I'll go on a hunt for a better brush as well, didn't realise that I should be using synthetic, are synthetic brushes ok for oil based as well or should I keep my non-synthetic ones nice for later if I need to use any oil based paints?
 
Wilkinson's do some decent, inexpensive synthetic brushes. Bare softwood handle, nice soft bristles, and I've not had any loss from them yet.
 
Synthetic or non synthetic = Oil based

Non synthetic = Water based

If a paint is too thick it won't flow well, it'll go on poorly and it'll have reduced working times. Paint is thicker when it's cold hence heating it and preferably the working conditions will help with the finish.

If you can confirm if it's oil or water based I'll be able to give you specific advice.
 
It's water based, this one in fact

Do I need to give the first final coat I did yesterday a quick sand before doing another coat? Or that only for between primer and final coats?
 
There's your problem, waterbased are hard to work, even professional deckies find it's a learning curve. It's difficult to work into a nice finish and often doesn't lay off flat if you're not careful.

Admittedly you can't use oil based for white since VOC2010 - it all yellows in a few weeks.

What I'd say is warm it up, bucket of hot hot water and put the can inside, heat the room you're working in too if possible. If it's still quite thick considering thinning up to about 5% with water.

Give it a rub down to flatten it or you'll never get rid of the brushmarks. You should rub down and clean between each coat for the best finish, especially Satinwood which is self undercoating.
 
Water based satin wood or gloss are terrible, we have banned them on site even though we are supposed to be using them, Dulux have a new one that is supposed not to yellow and be easier to apply. Go for an oil based satin wood.
 
I've heard good things about QD but it's acrylic, water based. Mate of mine reckons it's Satura in a dulux tin because Dulux owns Sikkens.

Oil based is useless for white these days, you get probably 3 months max before it yellows noticeably. You will always get that problem since the VOC 2010 regs messed everything up.

I use acrylics but you've got to have skill in applying them, I use floetrol to thin and condition the paint to an appropriate viscosity and use a brush dampened in floetrol to apply. You need to work fast and depending on the climate you may need to select a softer/ stiffer brush.

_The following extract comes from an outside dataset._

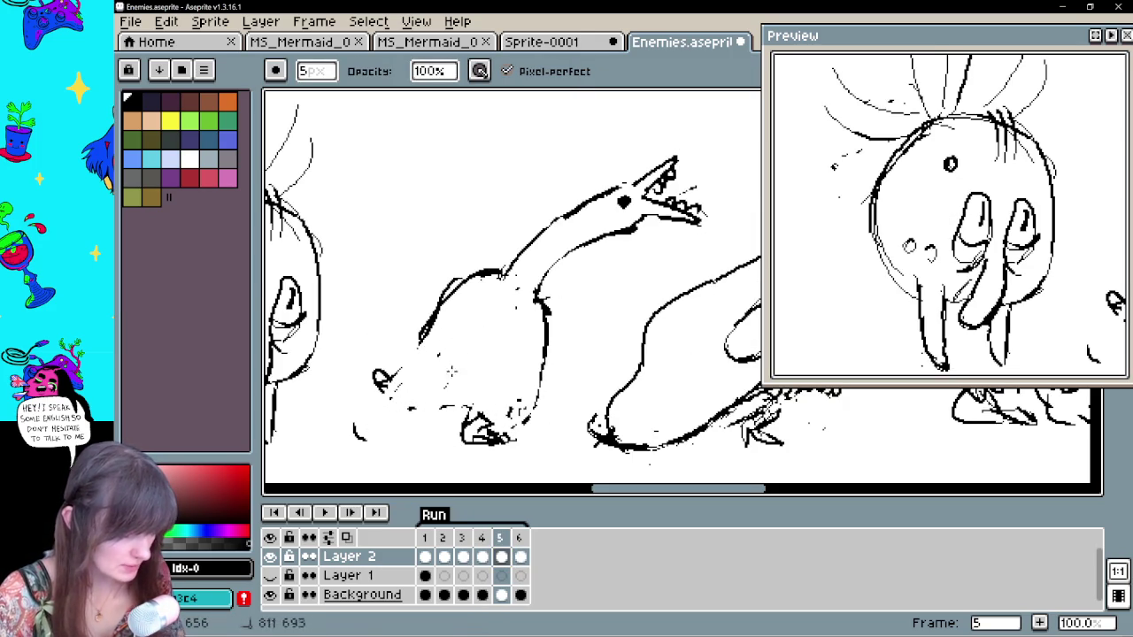
Redraw the lunging bird's body and back strokes on frame 5 with the Pencil
key(b)
drag(505, 288, 408, 384)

But I get comparable results to an oil based, for gloss though not quite the sheen of the good old days of superb oil based trade paints. When you consider it'll never yellow thought it's not really an issue.
 
When you say an appropriate viscosity what do you have in mind? At the moment its reasonably thick, should it be closer to say double cream?
 
It should flow easily from the brush and load easily into it, you shouldn't be slapping it on and spreading it out you should be using a well loaded brush to, well, paint it on.